待完成任务
1. 请从研读文本中摘录一段，从“另外一部分是存储的freq, 这里不需要”开始，到“拥有如下结构(以第0层第一个Datum举例)”结束，一字不改。
2. 研读文本提到了哪些可以用来建索引的数据结构？请全部列出，包括Lucene实际采用的那一种。
3. 请根据研读文本回答以下问题：
(a) 一个term至少要在多少个doc中出现过，才有必要建跳表？
(b) 跳表最多有几层？
(c) 每一层最多有多少个SkipDatum？

另外一部分是存储的freq, 这里不需要用差值存储(因为它不是递增的),直接pack即可;
SkipData
这个小节推荐在.pos .pay 看完以后再看, 不然会看的比较懵,而且这里也比较复杂;
好了,现在假设你已经看过.pos 和.pay 了, 单独领把单个skipData后长这样:
我们要知道skipData存的是什么?目的是什么?就很容易知道它为啥要设计的这么复杂了;
skipData主要用来对一个term下的所有的docID来建索引(前提是这个term在至少128个doc中出现过, 否则没有必要建跳表);
既然是索引的话,我们就有很多数据结构可以供选择了,红黑树、b树、b+树都行(在Mysql里面索引就是用的b+树),这里lucene采用的是跳表来进行索引, 跳表结构如下:
每128个doc会向上生成一个node形成这个索引的第0层, 每8个第0层的node就会继续向上生成一个第1层的node, , 每8个第1层的node继续向上形成第2层的node..以此类推,最多10层;
每个node最核心的是要记住这个它下一层对应着的docID,但还不够, 还需要记住这128个doc在.pos 和.pay写完以后生成的block的位置; 这一组组合的数据我们叫他一个SkipDatum
, 每一层最多会有8个SkipDatum
,每个SkipDatum
拥有如下结构(以第0层第一个Datum举例)

所给数据

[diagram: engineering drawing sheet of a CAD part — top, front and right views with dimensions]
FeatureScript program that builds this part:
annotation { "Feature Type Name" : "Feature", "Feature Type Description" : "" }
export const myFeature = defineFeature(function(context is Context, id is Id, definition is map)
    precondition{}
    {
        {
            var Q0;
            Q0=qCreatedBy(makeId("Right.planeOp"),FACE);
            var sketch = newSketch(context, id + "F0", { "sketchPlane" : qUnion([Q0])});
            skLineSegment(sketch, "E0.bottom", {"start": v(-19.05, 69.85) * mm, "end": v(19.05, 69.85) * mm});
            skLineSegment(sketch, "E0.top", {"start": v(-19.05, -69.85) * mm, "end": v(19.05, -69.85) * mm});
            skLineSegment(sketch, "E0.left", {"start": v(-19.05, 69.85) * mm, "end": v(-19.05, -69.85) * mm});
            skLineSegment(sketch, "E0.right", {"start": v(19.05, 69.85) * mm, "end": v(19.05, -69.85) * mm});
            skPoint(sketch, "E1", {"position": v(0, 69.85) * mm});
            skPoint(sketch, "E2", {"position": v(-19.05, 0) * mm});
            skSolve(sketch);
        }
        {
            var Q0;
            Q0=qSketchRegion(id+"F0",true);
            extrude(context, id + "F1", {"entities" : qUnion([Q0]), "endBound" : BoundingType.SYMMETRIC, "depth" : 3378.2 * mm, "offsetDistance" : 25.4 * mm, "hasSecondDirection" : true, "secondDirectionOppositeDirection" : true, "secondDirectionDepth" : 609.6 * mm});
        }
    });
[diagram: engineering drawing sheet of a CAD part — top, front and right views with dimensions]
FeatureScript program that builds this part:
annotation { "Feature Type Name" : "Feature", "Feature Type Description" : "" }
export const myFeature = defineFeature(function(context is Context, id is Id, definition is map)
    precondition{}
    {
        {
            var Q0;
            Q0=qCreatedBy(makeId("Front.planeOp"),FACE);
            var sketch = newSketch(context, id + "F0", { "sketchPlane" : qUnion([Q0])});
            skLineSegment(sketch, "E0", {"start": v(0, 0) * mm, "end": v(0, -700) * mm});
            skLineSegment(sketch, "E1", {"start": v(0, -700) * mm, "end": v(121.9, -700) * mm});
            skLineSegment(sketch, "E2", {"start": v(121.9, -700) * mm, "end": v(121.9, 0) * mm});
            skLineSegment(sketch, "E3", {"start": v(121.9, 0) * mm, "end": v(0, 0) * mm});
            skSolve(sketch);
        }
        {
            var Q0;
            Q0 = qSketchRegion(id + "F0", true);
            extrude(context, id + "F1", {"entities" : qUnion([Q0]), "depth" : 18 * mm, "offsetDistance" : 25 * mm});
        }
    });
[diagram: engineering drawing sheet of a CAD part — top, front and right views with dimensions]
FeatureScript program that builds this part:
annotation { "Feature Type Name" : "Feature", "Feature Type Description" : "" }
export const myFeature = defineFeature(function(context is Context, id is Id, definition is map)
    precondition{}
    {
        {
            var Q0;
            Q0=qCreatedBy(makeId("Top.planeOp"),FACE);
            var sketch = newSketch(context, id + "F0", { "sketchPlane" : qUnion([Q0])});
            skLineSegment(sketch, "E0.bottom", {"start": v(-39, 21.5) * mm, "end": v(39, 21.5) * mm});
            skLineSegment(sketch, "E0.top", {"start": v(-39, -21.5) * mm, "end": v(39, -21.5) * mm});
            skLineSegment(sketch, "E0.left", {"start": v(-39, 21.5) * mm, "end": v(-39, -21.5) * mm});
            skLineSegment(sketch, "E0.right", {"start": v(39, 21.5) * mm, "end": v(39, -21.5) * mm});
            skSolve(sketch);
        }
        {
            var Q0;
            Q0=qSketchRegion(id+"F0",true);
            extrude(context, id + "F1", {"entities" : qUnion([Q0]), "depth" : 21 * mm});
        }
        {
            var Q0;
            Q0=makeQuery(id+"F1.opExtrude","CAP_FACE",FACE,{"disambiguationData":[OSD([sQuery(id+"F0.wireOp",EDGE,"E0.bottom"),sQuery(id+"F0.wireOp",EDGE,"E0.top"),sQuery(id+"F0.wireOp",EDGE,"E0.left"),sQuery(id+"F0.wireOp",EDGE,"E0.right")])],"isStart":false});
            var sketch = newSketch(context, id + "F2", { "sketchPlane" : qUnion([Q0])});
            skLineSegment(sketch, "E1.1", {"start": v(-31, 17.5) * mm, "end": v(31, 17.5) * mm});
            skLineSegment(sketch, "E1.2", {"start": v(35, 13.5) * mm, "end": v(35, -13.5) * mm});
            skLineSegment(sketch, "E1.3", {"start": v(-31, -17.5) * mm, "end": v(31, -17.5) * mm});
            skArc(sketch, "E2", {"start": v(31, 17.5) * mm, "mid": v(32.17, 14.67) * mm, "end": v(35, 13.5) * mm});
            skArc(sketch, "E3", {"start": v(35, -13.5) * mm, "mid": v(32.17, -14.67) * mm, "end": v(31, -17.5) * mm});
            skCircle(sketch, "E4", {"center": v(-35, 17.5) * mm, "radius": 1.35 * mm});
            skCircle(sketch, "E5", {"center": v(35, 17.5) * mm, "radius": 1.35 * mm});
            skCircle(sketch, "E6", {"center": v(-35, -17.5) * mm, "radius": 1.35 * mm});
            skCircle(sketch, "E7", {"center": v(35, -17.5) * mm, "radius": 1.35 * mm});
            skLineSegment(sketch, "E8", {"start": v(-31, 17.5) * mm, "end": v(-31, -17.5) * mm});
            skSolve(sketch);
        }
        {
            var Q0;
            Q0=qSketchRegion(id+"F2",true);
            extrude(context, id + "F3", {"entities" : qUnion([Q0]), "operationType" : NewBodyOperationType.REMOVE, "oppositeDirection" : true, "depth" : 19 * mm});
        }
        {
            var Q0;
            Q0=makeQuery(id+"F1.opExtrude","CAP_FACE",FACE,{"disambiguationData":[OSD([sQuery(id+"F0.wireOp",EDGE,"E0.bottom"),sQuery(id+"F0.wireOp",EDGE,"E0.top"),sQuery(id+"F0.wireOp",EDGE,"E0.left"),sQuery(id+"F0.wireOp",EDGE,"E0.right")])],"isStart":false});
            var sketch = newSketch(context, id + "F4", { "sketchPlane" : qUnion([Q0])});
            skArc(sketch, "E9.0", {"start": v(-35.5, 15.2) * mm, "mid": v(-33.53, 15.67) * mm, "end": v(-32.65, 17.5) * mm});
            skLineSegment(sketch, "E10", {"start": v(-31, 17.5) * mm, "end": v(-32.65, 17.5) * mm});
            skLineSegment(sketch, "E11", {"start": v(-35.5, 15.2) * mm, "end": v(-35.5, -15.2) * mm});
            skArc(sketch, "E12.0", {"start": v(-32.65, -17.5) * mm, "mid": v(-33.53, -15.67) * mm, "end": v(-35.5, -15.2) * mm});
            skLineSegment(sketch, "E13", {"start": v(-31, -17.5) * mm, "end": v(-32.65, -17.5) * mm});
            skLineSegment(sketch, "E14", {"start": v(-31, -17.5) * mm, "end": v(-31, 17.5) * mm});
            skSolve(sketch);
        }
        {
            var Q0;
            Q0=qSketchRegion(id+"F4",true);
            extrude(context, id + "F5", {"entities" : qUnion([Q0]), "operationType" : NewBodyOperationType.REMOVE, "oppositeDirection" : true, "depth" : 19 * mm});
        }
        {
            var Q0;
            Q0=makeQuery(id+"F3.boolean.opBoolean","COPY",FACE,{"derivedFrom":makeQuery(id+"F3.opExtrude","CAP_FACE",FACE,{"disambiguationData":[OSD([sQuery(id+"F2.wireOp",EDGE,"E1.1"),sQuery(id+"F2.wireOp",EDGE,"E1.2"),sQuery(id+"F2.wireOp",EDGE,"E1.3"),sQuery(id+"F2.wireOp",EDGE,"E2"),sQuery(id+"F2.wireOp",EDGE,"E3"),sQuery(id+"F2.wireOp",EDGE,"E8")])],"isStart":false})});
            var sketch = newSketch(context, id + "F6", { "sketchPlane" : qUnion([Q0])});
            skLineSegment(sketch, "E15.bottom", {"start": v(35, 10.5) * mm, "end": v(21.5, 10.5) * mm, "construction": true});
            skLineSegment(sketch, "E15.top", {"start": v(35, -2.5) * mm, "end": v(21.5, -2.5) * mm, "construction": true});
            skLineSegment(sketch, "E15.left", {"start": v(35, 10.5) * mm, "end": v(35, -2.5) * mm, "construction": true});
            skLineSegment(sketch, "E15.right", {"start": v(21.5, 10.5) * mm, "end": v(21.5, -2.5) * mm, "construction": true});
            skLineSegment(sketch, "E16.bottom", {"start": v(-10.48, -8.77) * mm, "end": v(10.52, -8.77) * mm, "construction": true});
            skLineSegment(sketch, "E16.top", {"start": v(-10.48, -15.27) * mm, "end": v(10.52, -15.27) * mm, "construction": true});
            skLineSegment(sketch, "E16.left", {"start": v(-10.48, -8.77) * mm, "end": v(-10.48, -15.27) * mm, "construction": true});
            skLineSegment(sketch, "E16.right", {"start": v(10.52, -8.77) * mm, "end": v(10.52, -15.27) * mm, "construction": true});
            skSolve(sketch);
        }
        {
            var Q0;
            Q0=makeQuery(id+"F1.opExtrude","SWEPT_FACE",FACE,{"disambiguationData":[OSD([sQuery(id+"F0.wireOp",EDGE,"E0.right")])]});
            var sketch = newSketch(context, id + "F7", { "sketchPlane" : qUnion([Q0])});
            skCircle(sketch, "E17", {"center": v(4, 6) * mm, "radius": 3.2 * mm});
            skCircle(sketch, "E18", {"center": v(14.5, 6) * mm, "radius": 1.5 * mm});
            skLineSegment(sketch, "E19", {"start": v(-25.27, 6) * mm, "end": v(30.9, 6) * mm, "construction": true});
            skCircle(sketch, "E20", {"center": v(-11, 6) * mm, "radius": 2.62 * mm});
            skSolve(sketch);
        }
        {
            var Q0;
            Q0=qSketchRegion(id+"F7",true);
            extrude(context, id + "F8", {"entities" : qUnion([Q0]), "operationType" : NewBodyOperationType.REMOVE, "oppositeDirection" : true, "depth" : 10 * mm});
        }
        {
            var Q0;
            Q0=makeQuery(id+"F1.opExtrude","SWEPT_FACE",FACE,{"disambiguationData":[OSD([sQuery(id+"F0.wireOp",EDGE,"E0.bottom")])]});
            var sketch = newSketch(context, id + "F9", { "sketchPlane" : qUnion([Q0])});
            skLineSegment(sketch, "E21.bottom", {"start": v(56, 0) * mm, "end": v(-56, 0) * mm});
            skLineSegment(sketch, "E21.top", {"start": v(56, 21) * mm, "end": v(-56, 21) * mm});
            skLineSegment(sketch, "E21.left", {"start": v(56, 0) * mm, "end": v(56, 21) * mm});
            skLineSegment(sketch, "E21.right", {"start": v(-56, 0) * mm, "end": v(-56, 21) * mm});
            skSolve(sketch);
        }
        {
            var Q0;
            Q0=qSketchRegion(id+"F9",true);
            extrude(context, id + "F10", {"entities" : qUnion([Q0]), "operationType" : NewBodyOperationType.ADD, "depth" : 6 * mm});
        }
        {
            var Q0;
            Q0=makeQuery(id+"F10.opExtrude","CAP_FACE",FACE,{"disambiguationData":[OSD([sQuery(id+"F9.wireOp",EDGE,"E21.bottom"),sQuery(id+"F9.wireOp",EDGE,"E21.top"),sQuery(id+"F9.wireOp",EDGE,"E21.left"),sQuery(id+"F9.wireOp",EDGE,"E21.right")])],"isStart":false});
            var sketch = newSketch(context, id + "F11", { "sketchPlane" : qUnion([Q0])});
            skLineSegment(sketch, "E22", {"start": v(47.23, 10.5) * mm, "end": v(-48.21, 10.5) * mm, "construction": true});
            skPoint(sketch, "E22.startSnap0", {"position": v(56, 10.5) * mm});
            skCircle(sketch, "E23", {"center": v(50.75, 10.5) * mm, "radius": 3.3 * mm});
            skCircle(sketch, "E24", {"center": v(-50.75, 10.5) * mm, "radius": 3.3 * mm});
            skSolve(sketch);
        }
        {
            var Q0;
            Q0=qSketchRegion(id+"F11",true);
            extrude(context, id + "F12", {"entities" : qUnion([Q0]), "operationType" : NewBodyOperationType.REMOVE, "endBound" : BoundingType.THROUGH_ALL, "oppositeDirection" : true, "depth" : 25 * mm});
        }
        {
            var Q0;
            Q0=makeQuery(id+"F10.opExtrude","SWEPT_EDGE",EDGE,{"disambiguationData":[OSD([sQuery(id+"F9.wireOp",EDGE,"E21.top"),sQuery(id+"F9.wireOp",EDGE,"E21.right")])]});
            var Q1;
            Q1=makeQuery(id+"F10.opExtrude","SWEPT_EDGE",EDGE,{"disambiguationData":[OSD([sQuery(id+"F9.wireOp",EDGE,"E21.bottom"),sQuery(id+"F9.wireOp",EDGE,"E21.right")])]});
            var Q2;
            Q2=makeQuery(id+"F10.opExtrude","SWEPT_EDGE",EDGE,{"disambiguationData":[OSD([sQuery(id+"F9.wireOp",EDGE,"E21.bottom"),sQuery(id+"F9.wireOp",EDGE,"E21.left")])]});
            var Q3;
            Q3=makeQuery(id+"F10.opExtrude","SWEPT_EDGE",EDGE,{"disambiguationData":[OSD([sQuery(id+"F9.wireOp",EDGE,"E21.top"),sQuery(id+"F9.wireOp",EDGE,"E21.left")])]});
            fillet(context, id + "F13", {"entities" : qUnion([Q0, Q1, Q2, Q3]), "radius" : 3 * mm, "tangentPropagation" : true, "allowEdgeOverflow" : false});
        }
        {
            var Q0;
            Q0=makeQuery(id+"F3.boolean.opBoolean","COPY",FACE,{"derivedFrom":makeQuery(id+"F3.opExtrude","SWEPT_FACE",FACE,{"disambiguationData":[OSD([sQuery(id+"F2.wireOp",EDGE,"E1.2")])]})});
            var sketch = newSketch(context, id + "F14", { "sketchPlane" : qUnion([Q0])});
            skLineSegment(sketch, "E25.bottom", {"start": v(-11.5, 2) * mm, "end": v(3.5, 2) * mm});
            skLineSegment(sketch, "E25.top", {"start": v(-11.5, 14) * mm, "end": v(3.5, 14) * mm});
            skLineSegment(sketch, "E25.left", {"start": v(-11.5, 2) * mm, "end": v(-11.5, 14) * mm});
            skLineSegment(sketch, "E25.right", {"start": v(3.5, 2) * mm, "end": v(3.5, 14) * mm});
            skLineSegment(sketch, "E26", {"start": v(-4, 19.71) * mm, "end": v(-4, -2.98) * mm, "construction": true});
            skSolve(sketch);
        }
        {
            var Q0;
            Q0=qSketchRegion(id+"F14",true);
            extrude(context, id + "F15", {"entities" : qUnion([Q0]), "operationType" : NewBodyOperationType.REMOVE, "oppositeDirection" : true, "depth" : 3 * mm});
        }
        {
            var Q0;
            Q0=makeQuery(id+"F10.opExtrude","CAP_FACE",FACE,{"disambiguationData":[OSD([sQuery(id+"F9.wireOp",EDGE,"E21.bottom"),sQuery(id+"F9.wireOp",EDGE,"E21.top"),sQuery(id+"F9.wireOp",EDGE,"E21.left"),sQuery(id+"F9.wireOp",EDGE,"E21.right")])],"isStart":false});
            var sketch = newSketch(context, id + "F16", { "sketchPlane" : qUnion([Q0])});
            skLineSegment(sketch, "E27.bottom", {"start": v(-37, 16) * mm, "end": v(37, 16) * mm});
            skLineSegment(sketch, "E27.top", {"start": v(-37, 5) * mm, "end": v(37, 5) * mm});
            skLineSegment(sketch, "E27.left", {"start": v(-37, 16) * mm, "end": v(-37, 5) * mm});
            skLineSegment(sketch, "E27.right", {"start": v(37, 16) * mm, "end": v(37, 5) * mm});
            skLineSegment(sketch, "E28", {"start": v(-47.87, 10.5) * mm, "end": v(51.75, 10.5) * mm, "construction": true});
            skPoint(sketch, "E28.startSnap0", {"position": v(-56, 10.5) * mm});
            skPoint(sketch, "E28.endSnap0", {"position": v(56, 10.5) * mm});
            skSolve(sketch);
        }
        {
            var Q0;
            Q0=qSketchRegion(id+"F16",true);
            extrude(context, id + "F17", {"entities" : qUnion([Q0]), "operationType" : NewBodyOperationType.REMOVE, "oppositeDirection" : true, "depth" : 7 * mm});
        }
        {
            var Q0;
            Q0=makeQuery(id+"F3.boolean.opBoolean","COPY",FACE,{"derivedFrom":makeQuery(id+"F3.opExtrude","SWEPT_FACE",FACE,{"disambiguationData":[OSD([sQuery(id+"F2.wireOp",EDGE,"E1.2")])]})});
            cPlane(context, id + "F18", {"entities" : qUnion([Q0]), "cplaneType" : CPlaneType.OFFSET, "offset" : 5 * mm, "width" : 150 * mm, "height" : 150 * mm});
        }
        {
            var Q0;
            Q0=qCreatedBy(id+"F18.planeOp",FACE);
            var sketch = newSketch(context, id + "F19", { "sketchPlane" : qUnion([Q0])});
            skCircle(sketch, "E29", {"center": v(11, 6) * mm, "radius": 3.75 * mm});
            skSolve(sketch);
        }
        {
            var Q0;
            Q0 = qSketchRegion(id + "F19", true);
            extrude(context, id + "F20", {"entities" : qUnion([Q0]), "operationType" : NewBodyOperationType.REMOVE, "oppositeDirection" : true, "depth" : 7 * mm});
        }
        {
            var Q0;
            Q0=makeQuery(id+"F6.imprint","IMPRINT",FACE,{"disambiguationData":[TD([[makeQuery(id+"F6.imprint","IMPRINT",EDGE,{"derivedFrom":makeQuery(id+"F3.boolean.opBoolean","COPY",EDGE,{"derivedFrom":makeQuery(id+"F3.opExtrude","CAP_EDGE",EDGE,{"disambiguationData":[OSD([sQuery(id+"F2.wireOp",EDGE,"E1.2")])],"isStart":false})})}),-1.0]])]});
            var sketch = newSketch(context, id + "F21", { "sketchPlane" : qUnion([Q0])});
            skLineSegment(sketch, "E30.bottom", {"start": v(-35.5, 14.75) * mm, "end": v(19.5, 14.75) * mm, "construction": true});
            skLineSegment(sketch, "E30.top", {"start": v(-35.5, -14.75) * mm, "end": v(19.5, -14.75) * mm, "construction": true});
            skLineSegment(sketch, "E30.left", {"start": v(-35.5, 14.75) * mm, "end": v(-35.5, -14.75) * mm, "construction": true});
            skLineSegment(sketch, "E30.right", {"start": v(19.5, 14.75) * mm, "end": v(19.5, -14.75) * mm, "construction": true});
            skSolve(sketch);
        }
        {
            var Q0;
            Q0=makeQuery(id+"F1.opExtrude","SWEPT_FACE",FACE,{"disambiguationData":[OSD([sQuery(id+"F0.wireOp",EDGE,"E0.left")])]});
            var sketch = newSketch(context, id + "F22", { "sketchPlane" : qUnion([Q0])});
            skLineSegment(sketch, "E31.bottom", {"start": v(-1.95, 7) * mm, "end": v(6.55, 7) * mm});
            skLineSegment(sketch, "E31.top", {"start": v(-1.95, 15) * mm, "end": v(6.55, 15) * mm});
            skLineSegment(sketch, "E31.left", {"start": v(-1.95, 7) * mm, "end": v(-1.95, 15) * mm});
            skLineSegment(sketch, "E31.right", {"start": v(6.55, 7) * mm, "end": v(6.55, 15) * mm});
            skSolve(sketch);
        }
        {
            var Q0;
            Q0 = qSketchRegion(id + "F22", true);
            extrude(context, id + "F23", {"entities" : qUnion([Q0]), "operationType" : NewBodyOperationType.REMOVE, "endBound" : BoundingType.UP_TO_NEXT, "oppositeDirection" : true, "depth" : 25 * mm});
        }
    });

参考答案
1.
另外一部分是存储的freq, 这里不需要用差值存储(因为它不是递增的),直接pack即可;
SkipData
这个小节推荐在.pos .pay 看完以后再看, 不然会看的比较懵,而且这里也比较复杂;
好了,现在假设你已经看过.pos 和.pay 了, 单独领把单个skipData后长这样:
我们要知道skipData存的是什么?目的是什么?就很容易知道它为啥要设计的这么复杂了;
skipData主要用来对一个term下的所有的docID来建索引(前提是这个term在至少128个doc中出现过, 否则没有必要建跳表);
既然是索引的话,我们就有很多数据结构可以供选择了,红黑树、b树、b+树都行(在Mysql里面索引就是用的b+树),这里lucene采用的是跳表来进行索引, 跳表结构如下:
每128个doc会向上生成一个node形成这个索引的第0层, 每8个第0层的node就会继续向上生成一个第1层的node, , 每8个第1层的node继续向上形成第2层的node..以此类推,最多10层;
每个node最核心的是要记住这个它下一层对应着的docID,但还不够, 还需要记住这128个doc在.pos 和.pay写完以后生成的block的位置; 这一组组合的数据我们叫他一个SkipDatum
, 每一层最多会有8个SkipDatum
,每个SkipDatum
拥有如下结构(以第0层第一个Datum举例)

2. 红黑树、b树、b+树、跳表

3.
(a) 128个
(b) 10层
(c) 8个